Тихие слова Сириуса заставили Людвига недоумённо посмотреть на друга. Пусть его внимание вернулось к реальности, но суть вопроса из-за погружённости в тягостные мысли он так и не уловил.

– Что делать? О чём ты?

– Я спрашиваю о мальчиках. Ты ведь уже пришёл к решению, что будешь делать с ними?

– Решил, что делать с ними? – Людвиг даже растерянно захлопал ресницами.

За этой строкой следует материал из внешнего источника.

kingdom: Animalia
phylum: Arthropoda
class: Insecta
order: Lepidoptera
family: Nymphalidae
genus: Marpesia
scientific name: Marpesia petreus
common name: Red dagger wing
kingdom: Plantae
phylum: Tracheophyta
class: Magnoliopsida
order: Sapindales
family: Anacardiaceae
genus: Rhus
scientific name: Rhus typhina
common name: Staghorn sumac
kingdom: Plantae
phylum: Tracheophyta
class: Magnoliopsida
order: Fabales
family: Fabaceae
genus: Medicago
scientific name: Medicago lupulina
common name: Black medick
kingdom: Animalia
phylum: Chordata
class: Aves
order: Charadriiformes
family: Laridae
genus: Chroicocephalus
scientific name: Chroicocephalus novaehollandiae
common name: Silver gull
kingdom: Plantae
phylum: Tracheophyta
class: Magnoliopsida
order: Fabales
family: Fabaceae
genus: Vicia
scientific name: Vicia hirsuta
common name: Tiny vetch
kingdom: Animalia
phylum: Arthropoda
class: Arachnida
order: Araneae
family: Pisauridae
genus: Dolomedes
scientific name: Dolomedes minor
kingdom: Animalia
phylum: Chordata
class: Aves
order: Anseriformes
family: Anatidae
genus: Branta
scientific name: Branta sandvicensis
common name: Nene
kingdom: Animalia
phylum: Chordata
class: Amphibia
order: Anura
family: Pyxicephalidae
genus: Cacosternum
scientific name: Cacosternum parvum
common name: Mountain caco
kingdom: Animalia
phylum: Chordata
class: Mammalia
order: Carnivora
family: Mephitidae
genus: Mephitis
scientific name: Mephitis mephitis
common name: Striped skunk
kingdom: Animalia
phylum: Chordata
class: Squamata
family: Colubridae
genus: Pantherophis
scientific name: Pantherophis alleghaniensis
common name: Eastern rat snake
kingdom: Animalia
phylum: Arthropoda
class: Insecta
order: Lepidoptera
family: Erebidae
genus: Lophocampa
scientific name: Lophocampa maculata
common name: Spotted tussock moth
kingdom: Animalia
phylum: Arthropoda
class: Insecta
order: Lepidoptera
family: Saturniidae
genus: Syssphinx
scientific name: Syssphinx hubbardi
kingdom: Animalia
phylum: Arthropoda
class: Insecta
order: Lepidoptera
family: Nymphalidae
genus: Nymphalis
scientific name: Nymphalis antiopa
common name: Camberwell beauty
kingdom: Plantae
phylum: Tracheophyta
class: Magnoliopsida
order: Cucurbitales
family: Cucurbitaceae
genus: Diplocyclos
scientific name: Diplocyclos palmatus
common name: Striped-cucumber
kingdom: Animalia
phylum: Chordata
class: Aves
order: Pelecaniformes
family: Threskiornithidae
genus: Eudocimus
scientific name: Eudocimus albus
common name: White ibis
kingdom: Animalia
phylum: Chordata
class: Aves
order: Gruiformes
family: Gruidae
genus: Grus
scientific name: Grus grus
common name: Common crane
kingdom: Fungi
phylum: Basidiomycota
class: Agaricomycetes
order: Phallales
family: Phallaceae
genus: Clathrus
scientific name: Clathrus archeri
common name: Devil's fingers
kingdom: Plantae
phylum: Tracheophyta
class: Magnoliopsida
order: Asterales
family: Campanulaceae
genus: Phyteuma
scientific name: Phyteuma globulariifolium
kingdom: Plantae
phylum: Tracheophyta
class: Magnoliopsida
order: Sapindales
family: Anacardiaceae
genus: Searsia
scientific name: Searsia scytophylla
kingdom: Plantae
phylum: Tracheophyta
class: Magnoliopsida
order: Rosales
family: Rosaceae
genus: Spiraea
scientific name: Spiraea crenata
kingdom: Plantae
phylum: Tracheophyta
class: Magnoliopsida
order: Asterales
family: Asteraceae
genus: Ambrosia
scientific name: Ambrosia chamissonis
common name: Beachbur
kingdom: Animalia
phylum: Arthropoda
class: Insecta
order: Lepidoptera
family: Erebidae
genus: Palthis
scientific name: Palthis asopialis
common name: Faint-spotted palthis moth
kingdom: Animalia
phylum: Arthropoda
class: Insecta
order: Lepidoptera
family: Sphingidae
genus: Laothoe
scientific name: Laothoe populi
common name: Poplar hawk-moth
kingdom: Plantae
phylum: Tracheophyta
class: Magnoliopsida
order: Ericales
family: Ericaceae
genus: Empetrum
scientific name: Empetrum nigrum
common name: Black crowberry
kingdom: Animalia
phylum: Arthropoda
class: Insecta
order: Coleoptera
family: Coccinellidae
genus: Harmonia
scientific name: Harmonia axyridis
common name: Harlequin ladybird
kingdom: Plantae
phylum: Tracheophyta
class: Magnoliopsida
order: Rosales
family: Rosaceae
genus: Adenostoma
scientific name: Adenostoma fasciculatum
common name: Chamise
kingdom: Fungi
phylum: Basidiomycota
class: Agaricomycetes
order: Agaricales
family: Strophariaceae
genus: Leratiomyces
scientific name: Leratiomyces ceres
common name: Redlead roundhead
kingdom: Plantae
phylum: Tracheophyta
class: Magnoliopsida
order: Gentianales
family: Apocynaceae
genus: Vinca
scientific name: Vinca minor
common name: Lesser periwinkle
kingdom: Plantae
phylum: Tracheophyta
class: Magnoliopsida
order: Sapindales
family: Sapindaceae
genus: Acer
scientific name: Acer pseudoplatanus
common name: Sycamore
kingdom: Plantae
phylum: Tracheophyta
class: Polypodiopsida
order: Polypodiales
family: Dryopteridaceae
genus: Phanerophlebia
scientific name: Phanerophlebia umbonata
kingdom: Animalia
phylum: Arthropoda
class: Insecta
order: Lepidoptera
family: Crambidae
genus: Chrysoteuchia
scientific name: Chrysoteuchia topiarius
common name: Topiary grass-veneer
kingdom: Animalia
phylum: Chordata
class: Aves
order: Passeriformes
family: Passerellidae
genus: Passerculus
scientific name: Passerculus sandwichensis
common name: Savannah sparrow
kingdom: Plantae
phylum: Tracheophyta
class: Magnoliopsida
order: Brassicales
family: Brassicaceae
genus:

Если не считать случайной встречи в коридоре, когда пасынки вручили ему открытку, то за все три дня, прошедших со смерти любимой, ему ни на миг не довелось задуматься о дальнейшей судьбе детей. А потому он искренне растерялся и признался шёпотом:

– Не знаю, Сириус.

Друг легонько нахмурился, а затем ненадолго перевёл взгляд на детей Мари. Братья, держась за руки, стояли перед могилой матери так, что, казалось, ничего не видят и не слышат из-за слёз. Это побудило Сириуса продолжить разговор.

– Людвиг, – совсем тихо сказал он, – никто не осудит тебя, если ты отправишь их даже не в пансион, а в сиротский приют. Им там самое место.

– Наверное. Более ужасных детей не существует на всём свете, но… – тут Людвиг запнулся и, вскинув голову, посмотрел другу прямо в глаза. – Перед тем, как Мари ушла из жизни, я пообещал ей позаботиться о них. Это мой долг сдержать слово.